La neve può costituire un rischio per l'incolumità di infrastrutture e persone fisiche nel fenomeno delle valanghe. Danni da sovraccarico nevoso possono prodursi sui tetti, sulla vegetazione arborea o favorire la formazione di ghiaccio su germogli in primavera. Nevicate consistenti (tormente) spesso creano danni alle infrastrutture e costituiscono un ostacolo alla viabilità bloccando la circolazione e i servizi, talvolta anche in zone dove il fenomeno meteorologico accade con frequenza. Interruzione dell'elettricità, dei servizi telefonici e di altre infrastrutture di base sono comuni nel caso di tempeste di neve. Spesso scuole e altri uffici rimangono chiusi e alcuni centri abitati remoti rimangono isolati. La neve può anche creare dei rischi stradali, ma capita più spesso con il ghiaccio. Comuni e province di comuni montani sono dotati di mezzi antineve (spartineve e/o turbine), mentre per il ghiaccio fanno uso di sali (costoso, corrosivo, ma efficiente) o sabbia (meno costosa ed efficiente, ma non corrosiva) o misto sulle strade per favorirne la fusione e/o aumentare l'attrito con l'asfalto.

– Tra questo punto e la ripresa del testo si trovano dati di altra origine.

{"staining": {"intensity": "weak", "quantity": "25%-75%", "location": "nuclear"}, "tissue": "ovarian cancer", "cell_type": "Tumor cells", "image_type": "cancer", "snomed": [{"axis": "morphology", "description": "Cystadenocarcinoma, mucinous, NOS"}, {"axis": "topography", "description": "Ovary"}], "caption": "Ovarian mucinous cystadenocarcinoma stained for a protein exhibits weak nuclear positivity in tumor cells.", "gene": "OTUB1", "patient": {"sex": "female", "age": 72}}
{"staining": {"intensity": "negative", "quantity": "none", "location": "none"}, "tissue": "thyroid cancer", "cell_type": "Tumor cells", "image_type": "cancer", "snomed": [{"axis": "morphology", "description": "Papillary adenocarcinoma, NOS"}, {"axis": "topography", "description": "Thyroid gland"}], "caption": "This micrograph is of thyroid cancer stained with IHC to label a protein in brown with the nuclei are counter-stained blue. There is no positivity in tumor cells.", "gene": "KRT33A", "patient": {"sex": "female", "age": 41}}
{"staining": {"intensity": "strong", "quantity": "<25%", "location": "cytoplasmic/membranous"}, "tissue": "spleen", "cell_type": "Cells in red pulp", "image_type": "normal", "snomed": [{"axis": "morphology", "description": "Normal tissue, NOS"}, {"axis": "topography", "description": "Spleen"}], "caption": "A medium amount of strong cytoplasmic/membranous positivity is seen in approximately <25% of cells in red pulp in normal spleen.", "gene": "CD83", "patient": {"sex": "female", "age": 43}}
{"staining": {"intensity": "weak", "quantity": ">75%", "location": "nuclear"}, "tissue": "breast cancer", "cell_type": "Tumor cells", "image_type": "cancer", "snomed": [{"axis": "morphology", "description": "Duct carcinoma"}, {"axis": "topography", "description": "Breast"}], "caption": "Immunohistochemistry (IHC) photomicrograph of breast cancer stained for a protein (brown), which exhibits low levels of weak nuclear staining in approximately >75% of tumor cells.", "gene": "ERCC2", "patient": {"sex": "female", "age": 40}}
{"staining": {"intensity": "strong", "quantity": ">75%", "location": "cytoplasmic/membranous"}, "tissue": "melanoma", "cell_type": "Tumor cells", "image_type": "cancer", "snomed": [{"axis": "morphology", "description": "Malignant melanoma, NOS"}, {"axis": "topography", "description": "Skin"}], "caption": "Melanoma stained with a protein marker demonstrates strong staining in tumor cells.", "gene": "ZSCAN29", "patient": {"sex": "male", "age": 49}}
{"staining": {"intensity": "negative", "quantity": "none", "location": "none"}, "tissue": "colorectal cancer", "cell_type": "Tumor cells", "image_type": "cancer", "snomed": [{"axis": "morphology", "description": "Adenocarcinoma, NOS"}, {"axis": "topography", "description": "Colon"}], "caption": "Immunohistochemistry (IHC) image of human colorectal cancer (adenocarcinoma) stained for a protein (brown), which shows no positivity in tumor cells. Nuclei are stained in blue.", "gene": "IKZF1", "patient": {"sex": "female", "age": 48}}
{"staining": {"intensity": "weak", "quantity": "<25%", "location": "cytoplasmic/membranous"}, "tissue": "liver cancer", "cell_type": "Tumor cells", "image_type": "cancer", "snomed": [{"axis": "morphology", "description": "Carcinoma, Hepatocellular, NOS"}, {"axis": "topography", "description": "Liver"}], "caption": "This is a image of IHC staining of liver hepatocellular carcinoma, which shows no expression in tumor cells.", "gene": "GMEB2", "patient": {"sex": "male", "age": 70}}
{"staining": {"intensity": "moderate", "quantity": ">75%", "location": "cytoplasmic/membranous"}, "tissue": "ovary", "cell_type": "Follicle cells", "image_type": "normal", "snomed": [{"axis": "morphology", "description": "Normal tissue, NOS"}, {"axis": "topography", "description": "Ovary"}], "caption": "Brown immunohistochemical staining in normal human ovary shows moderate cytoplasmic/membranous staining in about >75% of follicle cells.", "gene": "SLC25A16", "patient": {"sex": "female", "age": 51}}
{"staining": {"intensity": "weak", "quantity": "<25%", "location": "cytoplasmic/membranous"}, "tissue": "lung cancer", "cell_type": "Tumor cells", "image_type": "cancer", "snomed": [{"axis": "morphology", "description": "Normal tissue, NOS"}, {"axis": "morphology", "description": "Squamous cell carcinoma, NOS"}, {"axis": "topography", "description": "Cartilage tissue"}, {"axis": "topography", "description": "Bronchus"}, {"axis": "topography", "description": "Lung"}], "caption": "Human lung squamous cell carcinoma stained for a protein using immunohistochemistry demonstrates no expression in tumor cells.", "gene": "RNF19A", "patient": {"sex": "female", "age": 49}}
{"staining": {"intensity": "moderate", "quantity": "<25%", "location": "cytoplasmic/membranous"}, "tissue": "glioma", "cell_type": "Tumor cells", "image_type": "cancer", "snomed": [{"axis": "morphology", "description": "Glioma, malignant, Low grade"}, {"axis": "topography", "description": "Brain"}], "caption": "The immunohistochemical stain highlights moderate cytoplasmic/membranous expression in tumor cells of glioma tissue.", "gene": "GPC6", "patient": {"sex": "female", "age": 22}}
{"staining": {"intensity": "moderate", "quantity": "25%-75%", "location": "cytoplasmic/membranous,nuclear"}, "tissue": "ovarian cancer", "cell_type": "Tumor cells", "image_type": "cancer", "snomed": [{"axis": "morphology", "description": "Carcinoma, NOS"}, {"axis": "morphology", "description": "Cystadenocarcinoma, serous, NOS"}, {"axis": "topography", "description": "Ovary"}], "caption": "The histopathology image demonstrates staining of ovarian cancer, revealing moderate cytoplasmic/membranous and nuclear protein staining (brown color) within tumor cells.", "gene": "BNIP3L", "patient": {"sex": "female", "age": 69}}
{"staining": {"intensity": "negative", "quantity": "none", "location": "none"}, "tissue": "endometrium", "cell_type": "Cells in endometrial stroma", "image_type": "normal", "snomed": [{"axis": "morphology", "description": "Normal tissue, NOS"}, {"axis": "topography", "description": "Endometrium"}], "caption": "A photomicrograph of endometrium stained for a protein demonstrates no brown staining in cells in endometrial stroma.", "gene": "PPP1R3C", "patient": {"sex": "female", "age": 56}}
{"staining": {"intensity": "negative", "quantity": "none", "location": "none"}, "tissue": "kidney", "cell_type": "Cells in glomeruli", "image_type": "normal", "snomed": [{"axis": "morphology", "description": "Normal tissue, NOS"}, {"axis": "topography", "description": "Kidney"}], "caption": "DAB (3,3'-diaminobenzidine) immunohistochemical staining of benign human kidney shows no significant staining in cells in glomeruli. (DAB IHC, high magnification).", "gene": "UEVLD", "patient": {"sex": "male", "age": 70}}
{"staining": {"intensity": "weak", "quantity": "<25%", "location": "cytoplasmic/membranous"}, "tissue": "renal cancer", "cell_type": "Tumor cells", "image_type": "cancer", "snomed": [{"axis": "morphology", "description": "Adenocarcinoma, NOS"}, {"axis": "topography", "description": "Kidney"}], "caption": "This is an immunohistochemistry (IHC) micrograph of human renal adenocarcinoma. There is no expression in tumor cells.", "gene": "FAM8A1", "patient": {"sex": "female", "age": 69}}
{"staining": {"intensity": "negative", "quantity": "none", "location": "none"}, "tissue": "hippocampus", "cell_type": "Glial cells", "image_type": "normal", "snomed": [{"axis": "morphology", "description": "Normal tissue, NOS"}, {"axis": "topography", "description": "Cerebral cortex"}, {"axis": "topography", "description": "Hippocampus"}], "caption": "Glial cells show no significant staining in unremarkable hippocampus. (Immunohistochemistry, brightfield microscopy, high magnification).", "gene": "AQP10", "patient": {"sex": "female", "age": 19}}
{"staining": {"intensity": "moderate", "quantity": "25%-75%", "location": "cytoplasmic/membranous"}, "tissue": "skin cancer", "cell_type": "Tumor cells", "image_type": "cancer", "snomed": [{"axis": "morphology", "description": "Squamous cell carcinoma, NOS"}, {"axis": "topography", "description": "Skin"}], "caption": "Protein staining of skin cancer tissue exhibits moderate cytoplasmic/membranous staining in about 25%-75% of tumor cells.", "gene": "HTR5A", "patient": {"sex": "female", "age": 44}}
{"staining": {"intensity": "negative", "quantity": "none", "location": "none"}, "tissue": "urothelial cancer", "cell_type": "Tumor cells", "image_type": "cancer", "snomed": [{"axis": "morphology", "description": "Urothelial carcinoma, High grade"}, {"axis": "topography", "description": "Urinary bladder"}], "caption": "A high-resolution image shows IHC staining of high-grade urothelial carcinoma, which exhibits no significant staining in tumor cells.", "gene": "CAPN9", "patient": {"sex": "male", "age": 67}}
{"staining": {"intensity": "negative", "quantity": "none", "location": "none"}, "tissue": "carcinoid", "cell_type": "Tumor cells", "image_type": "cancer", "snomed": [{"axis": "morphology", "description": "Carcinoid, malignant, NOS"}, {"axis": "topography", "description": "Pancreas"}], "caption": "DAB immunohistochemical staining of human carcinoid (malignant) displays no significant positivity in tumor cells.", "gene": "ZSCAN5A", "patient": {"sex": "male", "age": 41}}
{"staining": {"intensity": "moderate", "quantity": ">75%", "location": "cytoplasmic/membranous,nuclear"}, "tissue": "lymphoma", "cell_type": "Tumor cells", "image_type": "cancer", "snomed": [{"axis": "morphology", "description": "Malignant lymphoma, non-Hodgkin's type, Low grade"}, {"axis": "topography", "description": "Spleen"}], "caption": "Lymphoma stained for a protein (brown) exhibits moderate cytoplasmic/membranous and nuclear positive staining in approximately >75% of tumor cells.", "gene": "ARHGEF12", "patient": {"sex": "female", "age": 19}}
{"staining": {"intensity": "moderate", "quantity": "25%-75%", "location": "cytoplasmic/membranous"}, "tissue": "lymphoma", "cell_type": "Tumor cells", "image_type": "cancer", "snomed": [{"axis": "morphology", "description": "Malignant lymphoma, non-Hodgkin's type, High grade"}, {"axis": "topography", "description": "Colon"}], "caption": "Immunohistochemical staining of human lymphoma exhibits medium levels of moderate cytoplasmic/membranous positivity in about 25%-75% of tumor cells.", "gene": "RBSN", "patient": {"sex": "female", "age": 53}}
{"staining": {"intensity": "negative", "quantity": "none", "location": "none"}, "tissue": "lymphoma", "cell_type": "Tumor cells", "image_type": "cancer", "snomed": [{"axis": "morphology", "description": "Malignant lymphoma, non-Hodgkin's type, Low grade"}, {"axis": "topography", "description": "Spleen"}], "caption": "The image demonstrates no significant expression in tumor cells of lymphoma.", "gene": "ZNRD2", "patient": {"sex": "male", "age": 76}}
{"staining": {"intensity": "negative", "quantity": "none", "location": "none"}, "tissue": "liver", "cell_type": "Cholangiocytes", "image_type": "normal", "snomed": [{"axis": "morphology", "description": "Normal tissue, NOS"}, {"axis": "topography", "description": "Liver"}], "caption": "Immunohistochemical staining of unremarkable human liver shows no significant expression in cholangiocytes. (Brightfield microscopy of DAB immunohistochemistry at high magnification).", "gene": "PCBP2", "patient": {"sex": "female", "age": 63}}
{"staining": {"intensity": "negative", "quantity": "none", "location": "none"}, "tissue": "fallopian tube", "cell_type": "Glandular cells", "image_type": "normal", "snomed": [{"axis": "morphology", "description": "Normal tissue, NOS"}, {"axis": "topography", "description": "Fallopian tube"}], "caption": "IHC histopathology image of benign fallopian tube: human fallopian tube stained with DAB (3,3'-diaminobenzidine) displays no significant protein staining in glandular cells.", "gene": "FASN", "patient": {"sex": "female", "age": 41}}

Un importante settore del turismo e dell'economia dei paesi montani, fortemente legato alla presenza di neve, è rappresentato dal turismo invernale e dagli sport invernali praticabili nelle innumerevoli stazioni sciistiche presenti in tutto il mondo a beneficio degli operatori del settore (operatori impianti di risalita, operatori alberghieri, operatori di vendita/affitto attrezzature e ristoratori). La neve costituisce anche un'opportunità ludica per i bambini che spesso amano e si danno da fare in palle di neve e pupazzi di neve.